Let’s check if this works.
prime(100)
## [1] 1 2 3 5 7 11 13 17 19 23 29 31 37 41 43 47 53 59 61 67 71 73 79 83 89
## [26] 97
This is the correct list of all prime numbers between 1 and 100.
Part a
\[ \begin{aligned} \mathbb{E}[Y] &= \mathbb{E}[5+9X] \\ &= \mathbb{E}[5] + \mathbb{E}[9X] \\ &= 5 + 9\mathbb{E}[X] \\ &= 95 \end{aligned} \]
where the first equality holds by the definition of \(Y\), the second equality holds because expectations can pass through sums, the third equality holds because the expectation of a constant is just the constant itself and because constants can come outside of expectations, and the last equality holds because \(\mathbb{E}[X]=10\).
Part b
\[ \begin{aligned} \mathrm{var}(Y) &= \mathrm{var}(5+9X) \\ &= \mathrm{var}(9X) \\ &= 81 \mathrm{var}(X) \\ &= 162 \end{aligned} \]
where the first equality holds by the definition of \(Y\), the second equality holds because \(5\) is a constant and doesn’t contribute to the variance, the third equality holds because constants can come out of the variance (after squaring it), and the last equality holds because \(\mathrm{var}(X)=2\).
\[ \begin{aligned} \mathrm{var}(bX) &= \mathbb{E}\big[ (bX - \mathbb{E}[bX])^2 \big] \\ &= \mathbb{E}\big[ (bX - b\mathbb{E}[X])^2 \big] \\ &= \mathbb{E}\Big[ \big(b(X-\mathbb{E}[X])\big)^2\Big] \\ &= \mathbb{E}\big[b^2 (X-\mathbb{E}[X])^2\big] \\ &= b^2 \mathbb{E}\big[(X-\mathbb{E}[X])^2\big] \\ &= b^2 \mathrm{var}(X) \end{aligned} \]
where the first equality holds by the definition of variance, the second equality holds because \(b\) can come out of the inside expectation because it is a constant, the third equality factors out the \(b\) from both terms, the fourth equality squares the inside terms, the fifth equality holds because \(b^2\) is a constant and can therefore come out of the expectation, the last equality holds because \(\mathrm{var}(X) = \mathbb{E}[(X-\mathbb{E}[X])^2]\) (which is just the definition of the variance of \(X\)).
Part a
\[ \begin{aligned} \mathbb{E}[Y] &= \mathbb{E}[Y|X=1] \mathrm{P}(X=1) + \mathbb{E}[Y|X=0]\mathrm{P}(X=0) \\ &= \mathbb{E}[Y|X=1] \mathrm{P}(X=1) + \mathbb{E}[Y|X=0](1-\mathrm{P}(X=1)) \\ &= 5^{'} 4^{''} (0.5) + 5^{'} 9^{''} (0.5) \\ &= 5^{'} 6.5^{''} \end{aligned} \]
Part b
The answer from part a is related to the law of iterated expectations because the key step in that problem is to relate the overall expectation, \(\mathbb{E}[Y]\), to the conditional expectations, \(\mathbb{E}[Y|X=0]\) and \(\mathbb{E}[Y|X=1]\).
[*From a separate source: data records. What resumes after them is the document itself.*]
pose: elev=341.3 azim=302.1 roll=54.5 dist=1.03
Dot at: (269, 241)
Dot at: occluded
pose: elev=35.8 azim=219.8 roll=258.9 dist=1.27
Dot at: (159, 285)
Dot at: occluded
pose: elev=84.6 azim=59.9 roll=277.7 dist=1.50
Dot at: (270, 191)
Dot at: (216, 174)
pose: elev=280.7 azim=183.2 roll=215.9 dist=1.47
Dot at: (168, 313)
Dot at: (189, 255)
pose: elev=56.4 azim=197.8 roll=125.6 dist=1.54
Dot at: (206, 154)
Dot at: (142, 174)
The law of iterated expectations says that unconditional expectations are equal to averages of conditional expectations, which is what we use in the first step of the answer for part a.
Part a
\(f_X(21) = 0.1\). We know this because the sum of the pdfs across all possible values of \(X\) must add up to 1.
Part b
\[ \begin{aligned} \mathbb{E}[X] &= \sum_{x \in \mathcal{X}} x f_X(x) \\ &= 2 f_X(2) + 7 f_X(7) + 13 f_X(13) + 21 f_X(21) \\ &= 2 (0.5) + 7 (0.25) + 13 (0.15) + 21 (0.1) \\ &= 6.8 \end{aligned} \]
Part c
To calculate the variance, I’ll use the expression \(\mathrm{var}(X) = \mathbb{E}[X^2] - \mathbb{E}[X]^2\). Thus, the main new thing to calculate is \(\mathbb{E}[X^2]\):
\[ \begin{aligned} \mathbb{E}[X^2] &= \sum_{x \in \mathcal{X}} x^2 f_X(x) \\ &= 2^2 f_X(2) + 7^2 f_X(7) + 13^2 f_X(13) + 21^2 f_X(21) \\ &= 4 (0.5) + 49 (0.25) + 169 (0.15) + 441 (0.1) \\ &= 83.7 \end{aligned} \]
Since, we already calculated \(\mathbb{E}[X] = 6.8\) in part a, this implies that \(\mathbb{E}[X]^2 = 46.24\). Thus, \[ \begin{aligned} \mathrm{var}(X) &= 83.7 - 46.24 \\ &= 37.46 \end{aligned} \]
Part d
\[ F_X(1) = 0 \]
since the smallest possible value of \(X\) is 2.
\[ \begin{aligned} F_X(7) &= f_X(2) + f_X(7) \\ &= 0.75 \end{aligned} \]
\[ \begin{aligned} F_X(8) &= f_X(2) + f_X(7) \\ &= 0.75 \end{aligned} \] \[ \begin{aligned} F_X(25) &= 1 \qquad \end{aligned} \]
since all possible values that \(X\) can take are less than 25.